• _PAGE TEXT_:

Guitar Firm May Play Swan Song : Fate of CBS’ Famed Fender Instruments Unit in Doubt
When CBS said recently that it was putting Fender Musical Instruments up for sale, the music industry shuddered to think what might become of the company whose electric guitars, amplifiers and pianos have helped shape the sound of contemporary popular music.
Many professional and amateur musicians have a sentimental feeling for the Fullerton-based company, founded by Leo Fender, the Henry Ford of the electric guitar. Fender instruments have been touted by some of the most popular rock ‘n’ roll and country-western stars, from Jimi Hendrix to Les Paul, and strummed by generations of neighborhood teen-age bands.
CBS’ decision to sell Fender, along with the rest of its unprofitable musical instruments division, shows that America has slipped from dominance in yet another manufacturing sector, yielding to an onslaught of Japanese competition.
While the competition generally has improved the quality and lowered the price of guitars, it has forced many American guitar companies to shut down or contract with factories in Japan, Taiwan and South Korea, which have the advantage of lower labor costs and more highly automated assembly lines.
“Eighty percent of the manufacturers have resorted to going to Japan for a cheaper line of guitars,” said Bernie Rico, a guitar manufacturer in South El Monte. But in many cases, he added, American guitar manufacturers continue to build their top-of-the-line models in the United States.
Fender is no exception. Not only have Fender’s sales suffered from Japanese competition, but the company has also arranged to have most of its guitars manufactured in Japan. Some Fender amplifiers and keyboards are also crafted there, while Fender drums are imported from Taiwan
Future Is Unknown
Fender President Bill Schultz said the Fender name and business will be sold separately from the 250,000-square-foot manufacturing and headquarters plant that CBS built in Fullerton in the company’s boom days. Such a large facility no longer is needed to house Fender’s work force, which has shrunk to 275 from 700 over the last three years.

• _MATERIAL SHOWN_:
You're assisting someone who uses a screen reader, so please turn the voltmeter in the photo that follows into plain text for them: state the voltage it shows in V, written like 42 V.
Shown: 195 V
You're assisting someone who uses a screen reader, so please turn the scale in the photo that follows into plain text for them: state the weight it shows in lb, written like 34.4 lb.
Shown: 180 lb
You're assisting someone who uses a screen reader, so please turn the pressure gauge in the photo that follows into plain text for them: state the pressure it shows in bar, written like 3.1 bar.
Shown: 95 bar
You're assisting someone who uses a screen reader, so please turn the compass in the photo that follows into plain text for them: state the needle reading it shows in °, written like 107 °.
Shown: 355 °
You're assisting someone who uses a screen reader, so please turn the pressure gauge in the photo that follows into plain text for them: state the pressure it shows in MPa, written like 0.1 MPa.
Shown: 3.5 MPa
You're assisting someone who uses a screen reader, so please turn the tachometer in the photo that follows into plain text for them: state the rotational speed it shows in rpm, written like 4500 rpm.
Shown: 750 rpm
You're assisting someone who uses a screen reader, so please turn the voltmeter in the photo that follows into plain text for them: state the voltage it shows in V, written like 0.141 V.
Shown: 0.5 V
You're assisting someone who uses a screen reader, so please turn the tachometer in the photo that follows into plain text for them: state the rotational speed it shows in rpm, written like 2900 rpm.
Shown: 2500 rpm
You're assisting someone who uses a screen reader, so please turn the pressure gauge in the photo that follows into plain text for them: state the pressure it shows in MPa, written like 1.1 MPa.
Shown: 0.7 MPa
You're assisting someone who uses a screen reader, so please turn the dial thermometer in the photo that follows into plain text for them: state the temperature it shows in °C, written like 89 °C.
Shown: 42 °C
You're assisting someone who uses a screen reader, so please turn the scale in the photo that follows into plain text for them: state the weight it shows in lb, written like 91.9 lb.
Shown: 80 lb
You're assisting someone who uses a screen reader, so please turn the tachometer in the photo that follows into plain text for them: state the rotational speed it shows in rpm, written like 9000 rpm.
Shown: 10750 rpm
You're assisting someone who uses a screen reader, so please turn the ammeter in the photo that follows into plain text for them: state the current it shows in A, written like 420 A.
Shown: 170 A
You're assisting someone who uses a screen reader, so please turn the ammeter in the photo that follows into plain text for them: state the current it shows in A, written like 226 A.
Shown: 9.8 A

• _ACTIVITY LIST_:
• 1. According to the Fender article, who is the president of Fender?
• 2. Rewrite the part of the Fender article that opens with the words containing "CBS’ decision to" and closes with "the United States.", replacing "shut down" with "close".

• _RESPONSES_:
• 1. Bill Schultz

• 2.
CBS’ decision to sell Fender, along with the rest of its unprofitable musical instruments division, shows that America has slipped from dominance in yet another manufacturing sector, yielding to an onslaught of Japanese competition.
While the competition generally has improved the quality and lowered the price of guitars, it has forced many American guitar companies to close or contract with factories in Japan, Taiwan and South Korea, which have the advantage of lower labor costs and more highly automated assembly lines.
“Eighty percent of the manufacturers have resorted to going to Japan for a cheaper line of guitars,” said Bernie Rico, a guitar manufacturer in South El Monte. But in many cases, he added, American guitar manufacturers continue to build their top-of-the-line models in the United States.